WHAT TO PRODUCE: In the material below, reproduce word for word the stretch from the line containing "الترددات الراديوية والإحداثية" through the line containing "جهاز الإرسال، يمكنهم", with both of those lines included.

[Saved entries]
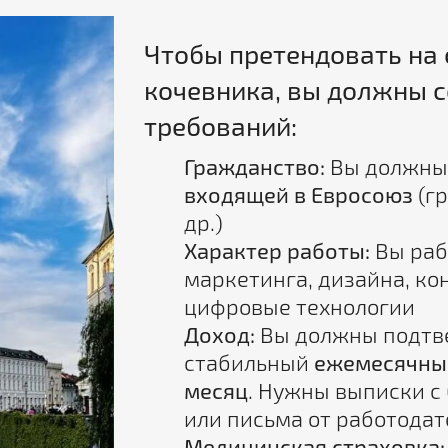
Чтобы претендовать на 
кочевника, вы должны с
требований:
Гражданство:
Вы должны
входящей в Евросоюз
(гр
др.)
Характер работы:
Вы рабо
маркетинга, дизайна, кон
цифровые технологии
Доход:
Вы должны подтв
стабильный
ежемесячный
месяц
. Нужны выписки с
или письма от работодат
Медицинская страховка:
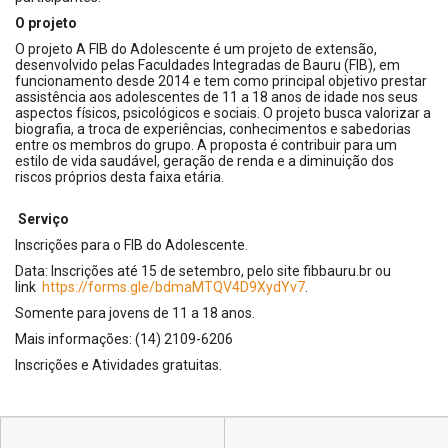
O projeto
O projeto A FIB do Adolescente é um projeto de extensão,
desenvolvido pelas Faculdades Integradas de Bauru (FIB), em
funcionamento desde 2014 e tem como principal objetivo prestar
assistência aos adolescentes de 11 a 18 anos de idade nos seus
aspectos físicos, psicológicos e sociais. O projeto busca valorizar a
biografia, a troca de experiências, conhecimentos e sabedorias
entre os membros do grupo. A proposta é contribuir para um
estilo de vida saudável, geração de renda e a diminuição dos
riscos próprios desta faixa etária.
Serviço
Inscrições para o FIB do Adolescente.
Data: Inscrições até 15 de setembro, pelo site fibbauru.br ou
link
https://forms.gle/bdmaMTQV4D9XydYv7
.
Somente para jovens de 11 a 18 anos.
Mais informações: (14) 2109-6206
Inscrições e Atividades gratuitas.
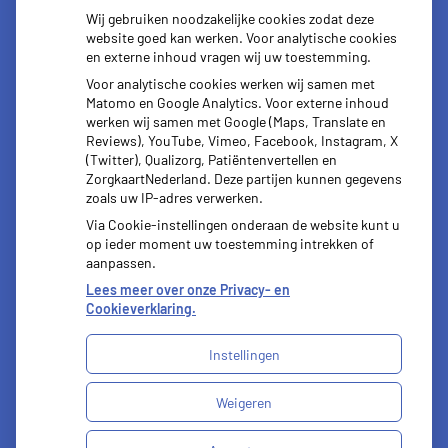
Herhaal
Anticonceptie
Wij gebruiken noodzakelijke cookies zodat deze
recepten
middelen
website goed kan werken. Voor analytische cookies
en externe inhoud vragen wij uw toestemming.
Voor analytische cookies werken wij samen met
Matomo en Google Analytics. Voor externe inhoud
werken wij samen met Google (Maps, Translate en
Reviews), YouTube, Vimeo, Facebook, Instagram, X
Vragen
(Twitter), Qualizorg, Patiëntenvertellen en
stellen
ZorgkaartNederland. Deze partijen kunnen gegevens
zoals uw IP-adres verwerken.
Via Cookie-instellingen onderaan de website kunt u
op ieder moment uw toestemming intrekken of
aanpassen.
Lees meer over onze Privacy- en
Cookieverklaring.
Instellingen
Uw Zorg Online
|
Beheer
Weigeren
Bezoek
onze
Privacy verklaring
|
Cookie-instellingen
|
facebook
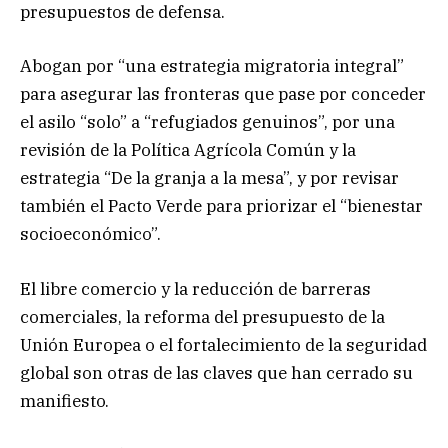
presupuestos de defensa.
Abogan por “una estrategia migratoria integral”
para asegurar las fronteras que pase por conceder
el asilo “solo” a “refugiados genuinos”, por una
revisión de la Política Agrícola Común y la
estrategia “De la granja a la mesa”, y por revisar
también el Pacto Verde para priorizar el “bienestar
socioeconómico”.
El libre comercio y la reducción de barreras
comerciales, la reforma del presupuesto de la
Unión Europea o el fortalecimiento de la seguridad
global son otras de las claves que han cerrado su
manifiesto.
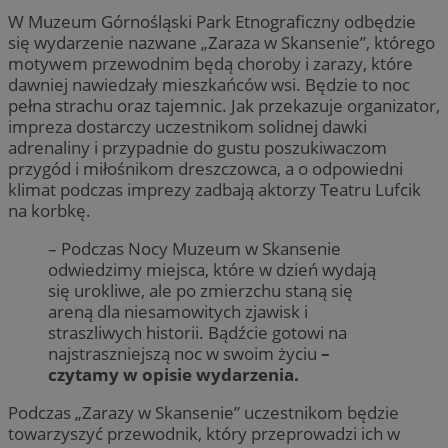
W Muzeum Górnośląski Park Etnograficzny odbędzie
się wydarzenie nazwane „Zaraza w Skansenie”, którego
motywem przewodnim będą choroby i zarazy, które
dawniej nawiedzały mieszkańców wsi. Będzie to noc
pełna strachu oraz tajemnic. Jak przekazuje organizator,
impreza dostarczy uczestnikom solidnej dawki
adrenaliny i przypadnie do gustu poszukiwaczom
przygód i miłośnikom dreszczowca, a o odpowiedni
klimat podczas imprezy zadbają aktorzy Teatru Lufcik
na korbkę.
– Podczas Nocy Muzeum w Skansenie
odwiedzimy miejsca, które w dzień wydają
się urokliwe, ale po zmierzchu staną się
areną dla niesamowitych zjawisk i
straszliwych historii. Bądźcie gotowi na
najstraszniejszą noc w swoim życiu
–
czytamy w opisie wydarzenia.
Podczas „Zarazy w Skansenie” uczestnikom będzie
towarzyszyć przewodnik, który przeprowadzi ich w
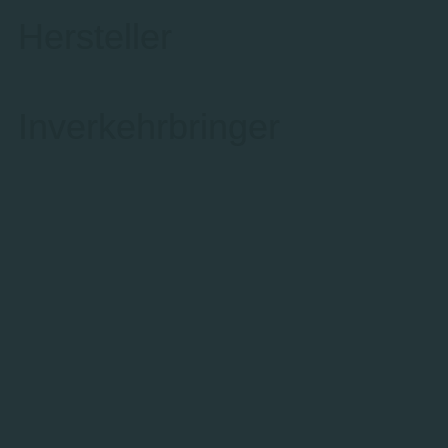
Hersteller
Inverkehrbringer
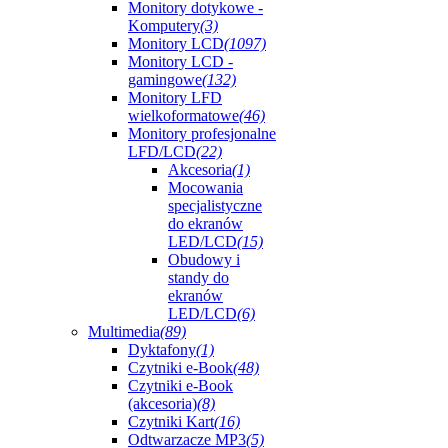
Monitory dotykowe -
Komputery
(3)
Monitory LCD
(1097)
Monitory LCD -
gamingowe
(132)
Monitory LFD
wielkoformatowe
(46)
Monitory profesjonalne
LFD/LCD
(22)
Akcesoria
(1)
Mocowania
specjalistyczne
do ekranów
LED/LCD
(15)
Obudowy i
standy do
ekranów
LED/LCD
(6)
Multimedia
(89)
Dyktafony
(1)
Czytniki e-Book
(48)
Czytniki e-Book
(akcesoria)
(8)
Czytniki Kart
(16)
Odtwarzacze MP3
(5)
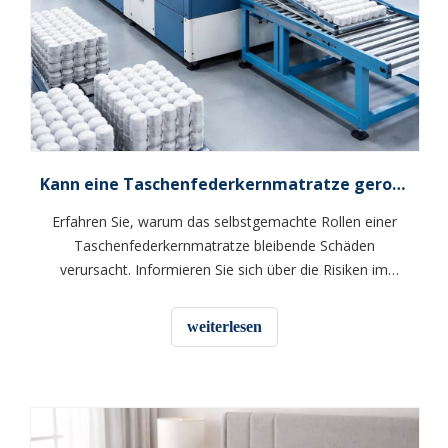
Kann eine Taschenfederkernmatratze gerollt werden?
Erfahren Sie, warum das selbstgemachte Rollen einer
Taschenfederkernmatratze bleibende Schäden
verursacht. Informieren Sie sich über die Risiken im
Vergleich zum manuellen Rollen im Werk und erhalten
Sie Expertentipps für einen sicheren Umzug.
weiterlesen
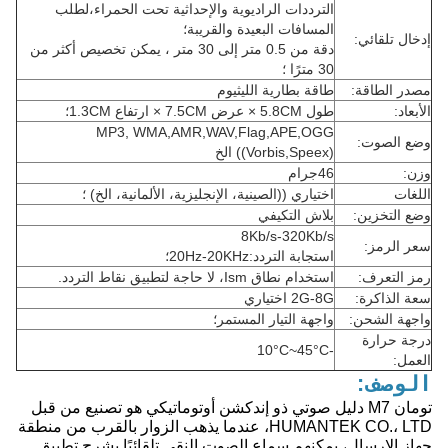
الترددات الراديوية والإحداثية تحت الحمراء،لطلب
المسافات البعيدة والقريبة؛
إدخال تلقائي:
دقة من 0.5 متر إلى 30 متر ، يمكن تخصيص أكثر من
30 مترًا ؛
مصدر الطاقة:
طاقة بطارية الليثيوم
الأبعاد:
طول 5.8CM × عرض 7.5CM × ارتفاع 1.3CM؛
MP3, WMA,AMR,WAV,Flag,APE,OGG
وضع الصوت:
((Vorbis,Speex) الخ
وزن:
46جرام
اللغات
اختياري ((الصينية، الإنجليزية، الألمانية، الخ) ؛
وضع التخزين:
بلاش التكيفي
8Kb/s-320Kb/s
سعر الرمز:
استجابة التردد:20Hz-20KHz؛
رمز التعرف:
استخدام نطاق Ism، لا حاجة لتطبيق نقاط التردد.
سعة الذاكرة:
2G-8G اختياري
واجهة الشحن:
واجهة التيار المستمر؛
درجة حرارة
-10°C~45°C
العمل:
الوصف:
تومان M7 دليل صوتي ذو إندكشن أوتوماتيكي هو تصنيع من قبل
HUMANTEK CO.، LTD، عندما يذهب الزوار بالقرب من منطقة
جهاز الإرسال، يمكنهم سماع الصوت النقي تلقائيًا يشرح.تطبيق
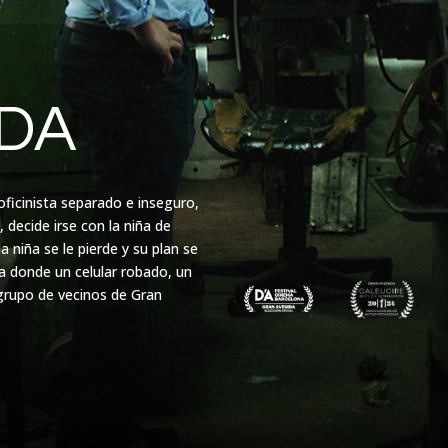
IDA
ficinista separado e inseguro,
 decide irse con la niña de
 niña se le pierde y su plan se
ma donde un celular robado, un
grupo de vecinos de Gran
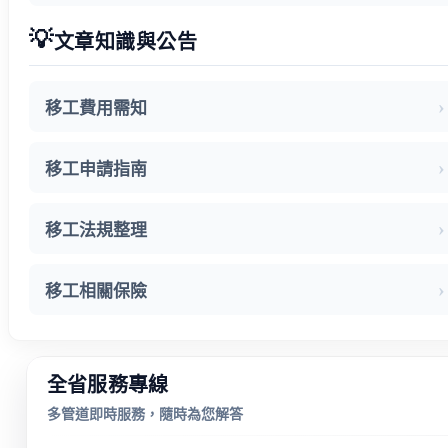
💡
文章知識與公告
移工費用需知
移工申請指南
移工法規整理
移工相關保險
全省服務專線
多管道即時服務，隨時為您解答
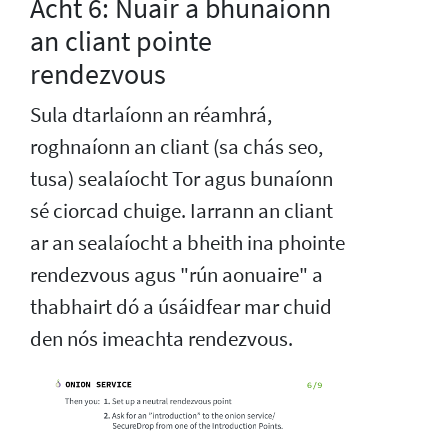
Acht 6: Nuair a bhunaíonn
an cliant pointe
rendezvous
Sula dtarlaíonn an réamhrá,
roghnaíonn an cliant (sa chás seo,
tusa) sealaíocht Tor agus bunaíonn
sé ciorcad chuige. Iarrann an cliant
ar an sealaíocht a bheith ina phointe
rendezvous agus "rún aonuaire" a
thabhairt dó a úsáidfear mar chuid
den nós imeachta rendezvous.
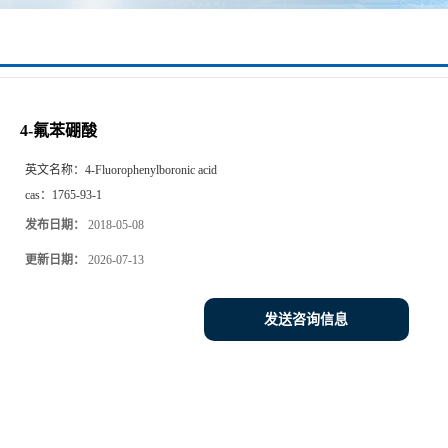
4-氟苯硼酸
英文名称：
4-Fluorophenylboronic acid
cas：
1765-93-1
发布日期：
2018-05-08
更新日期：
2026-07-13
发送咨询信息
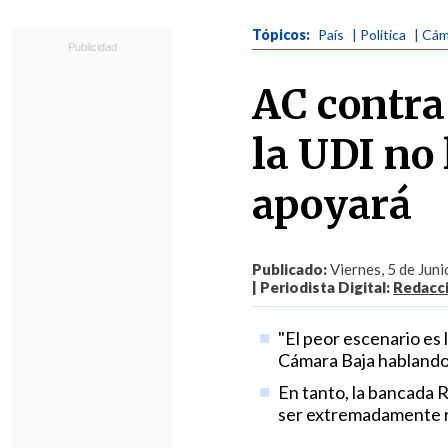
Tópicos:
País
| Política
| Cám
AC contra
la UDI no 
apoyará
Publicado:
Viernes, 5 de Juni
| Periodista Digital:
Redacc
"El peor escenario es l
Cámara Baja hablando
En tanto, la bancada 
ser extremadamente r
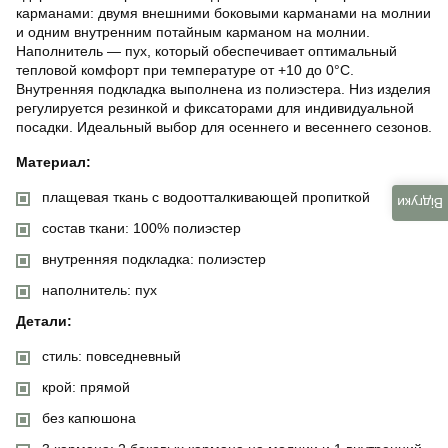
карманами: двумя внешними боковыми карманами на молнии
и одним внутренним потайным карманом на молнии.
Наполнитель — пух, который обеспечивает оптимальный
тепловой комфорт при температуре от +10 до 0°C.
Внутренняя подкладка выполнена из полиэстера. Низ изделия
регулируется резинкой и фиксаторами для индивидуальной
посадки. Идеальный выбор для осеннего и весеннего сезонов.
Материал:
плащевая ткань с водоотталкивающей пропиткой
Відгуки
состав ткани: 100% полиэстер
внутренняя подкладка: полиэстер
наполнитель: пух
Детали:
стиль: повседневный
крой: прямой
без капюшона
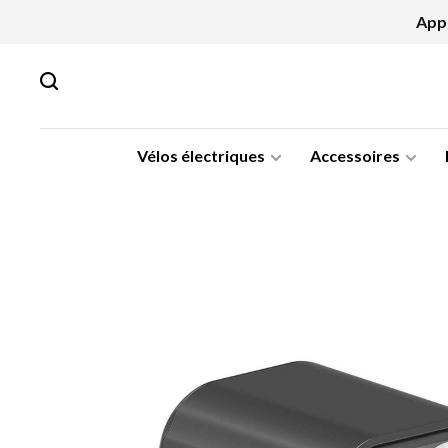
Appe
Vélos électriques
Accessoires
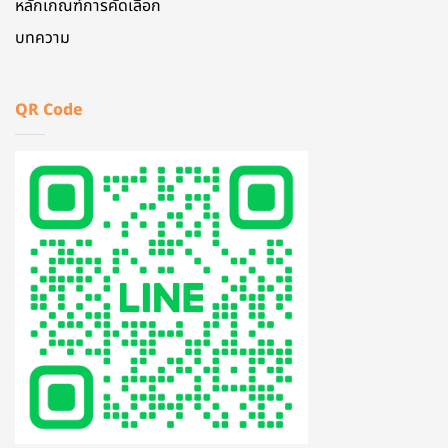
หลักเกณฑ์การคัดเลือก
บทความ
QR Code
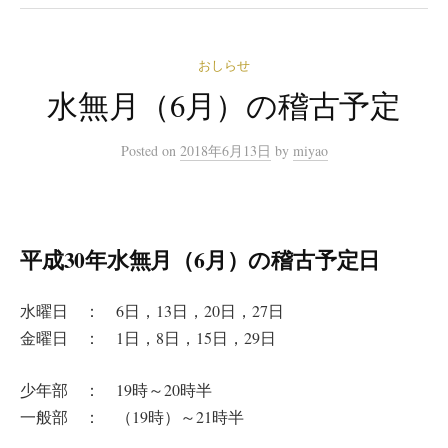
おしらせ
水無月（6月）の稽古予定
Posted
on
2018年6月13日
by
miyao
平成30年水無月（6月）の稽古予定日
水曜日 ： 6日，13日，20日，27日
金曜日 ： 1日，8日，15日，29日
少年部 ： 19時～20時半
一般部 ： （19時）～21時半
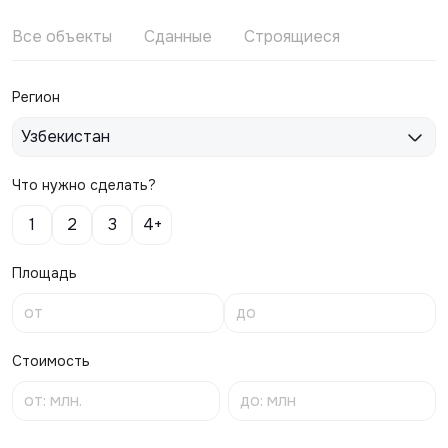
Все объекты
Сданные
Строящиеся
Регион
Узбекистан
Что нужно сделать?
1
2
3
4+
Площадь
Стоимость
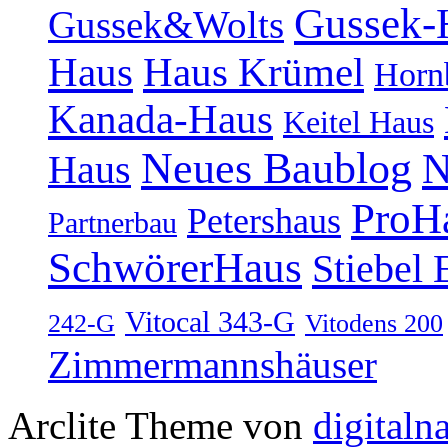
Gussek-
Gussek&Wolts
Haus
Haus Krümel
Horn
Kanada-Haus
Keitel Haus
Neues Baublog
N
Haus
ProH
Petershaus
Partnerbau
SchwörerHaus
Stiebel 
Vitocal 343-G
242-G
Vitodens 200
Zimmermannshäuser
Arclite Theme von
digitaln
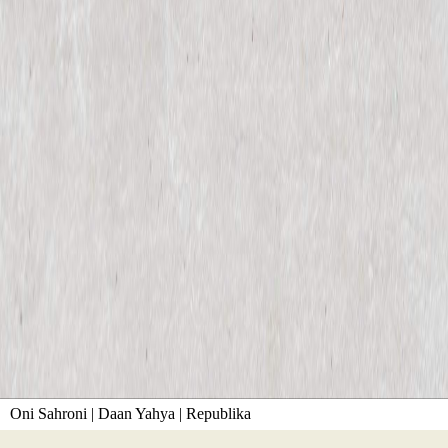
Oni Sahroni | Daan Yahya | Republika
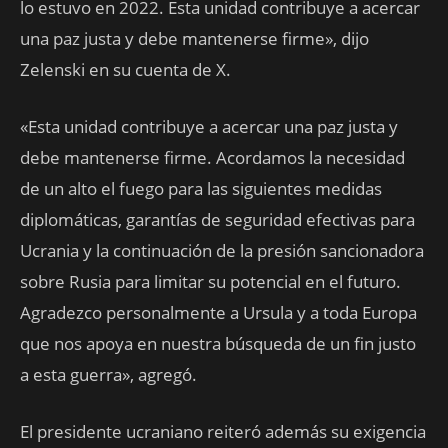
lo estuvo en 2022. Esta unidad contribuye a acercar
una paz justa y debe mantenerse firme», dijo
Zelenski en su cuenta de X.
«Esta unidad contribuye a acercar una paz justa y
debe mantenerse firme. Acordamos la necesidad
de un alto el fuego para las siguientes medidas
diplomáticas, garantías de seguridad efectivas para
Ucrania y la continuación de la presión sancionadora
sobre Rusia para limitar su potencial en el futuro.
Agradezco personalmente a Ursula y a toda Europa
que nos apoya en nuestra búsqueda de un fin justo
a esta guerra», agregó.
El presidente ucraniano reiteró además su exigencia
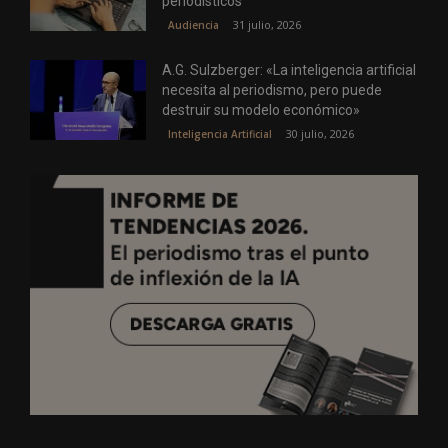
periodísticos
31 julio, 2026
Audiencia
A.G. Sulzberger: «La inteligencia artificial
necesita al periodismo, pero puede
destruir su modelo económico»
30 julio, 2026
Inteligencia Artificial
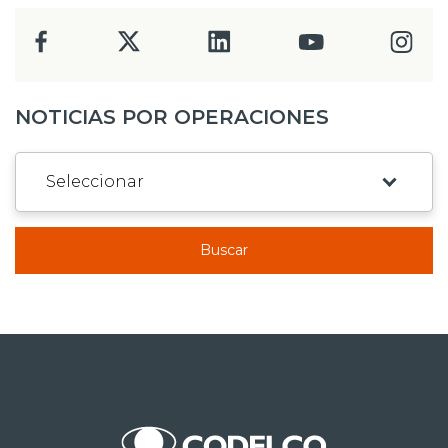
NOTICIAS POR OPERACIONES
Buscar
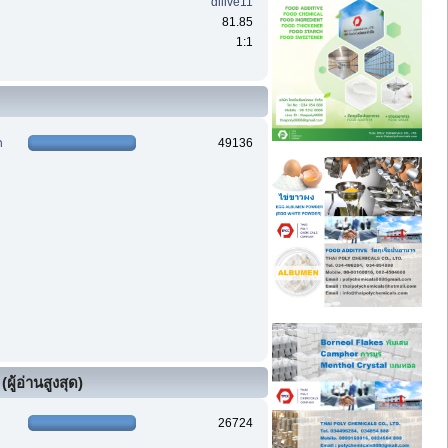
dilive11
81.85
1:1
า
49136
ผู้อ่านสูงสุด)
26724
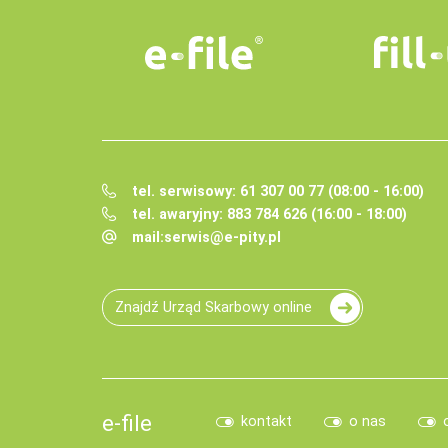
tel. serwisowy: 61 307 00 77 (08:00 - 16:00)
tel. awaryjny: 883 784 626 (16:00 - 18:00)
mail:
serwis@e-pity.pl
Znajdź Urząd Skarbowy online
e-file
kontakt
o nas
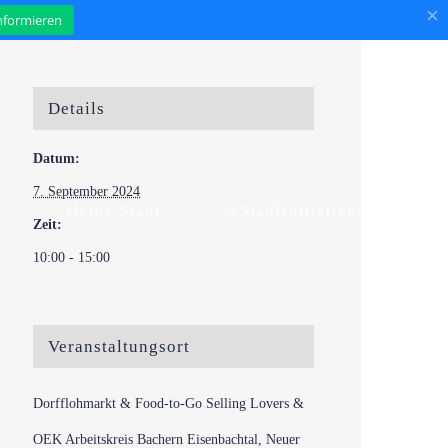
×
informieren
Details
Datum:
7. September 2024
Meine Stadt
#StadtInitiativen
Zeit:
10:00 - 15:00
Veranstaltungsort
Dorfflohmarkt & Food-to-Go Selling Lovers &
OEK Arbeitskreis Bachern Eisenbachtal, Neuer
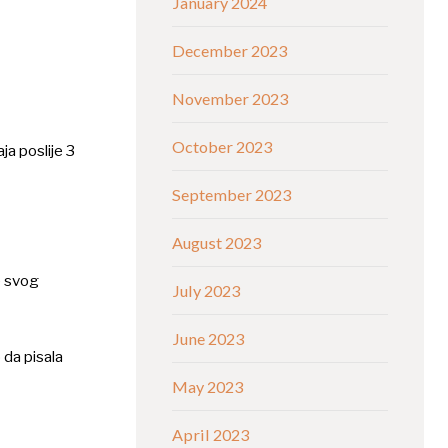
January 2024
December 2023
November 2023
October 2023
ja poslije 3
September 2023
August 2023
je svog
July 2023
June 2023
 da pisala
May 2023
April 2023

SOLUTION FOR THIS EXERCISE:
الترددات الراديوية والإحداثية تحت الحمراء،لطلب
المسافات البعيدة والقريبة؛
إدخال تلقائي:
دقة من 0.5 متر إلى 30 متر ، يمكن تخصيص أكثر من
30 مترًا ؛
مصدر الطاقة:
طاقة بطارية الليثيوم
الأبعاد:
طول 5.8CM × عرض 7.5CM × ارتفاع 1.3CM؛
MP3, WMA,AMR,WAV,Flag,APE,OGG
وضع الصوت:
((Vorbis,Speex) الخ
وزن:
46جرام
اللغات
اختياري ((الصينية، الإنجليزية، الألمانية، الخ) ؛
وضع التخزين:
بلاش التكيفي
8Kb/s-320Kb/s
سعر الرمز:
استجابة التردد:20Hz-20KHz؛
رمز التعرف:
استخدام نطاق Ism، لا حاجة لتطبيق نقاط التردد.
سعة الذاكرة:
2G-8G اختياري
واجهة الشحن:
واجهة التيار المستمر؛
درجة حرارة
-10°C~45°C
العمل:
الوصف:
تومان M7 دليل صوتي ذو إندكشن أوتوماتيكي هو تصنيع من قبل
HUMANTEK CO.، LTD، عندما يذهب الزوار بالقرب من منطقة
جهاز الإرسال، يمكنهم سماع الصوت النقي تلقائيًا يشرح.تطبيق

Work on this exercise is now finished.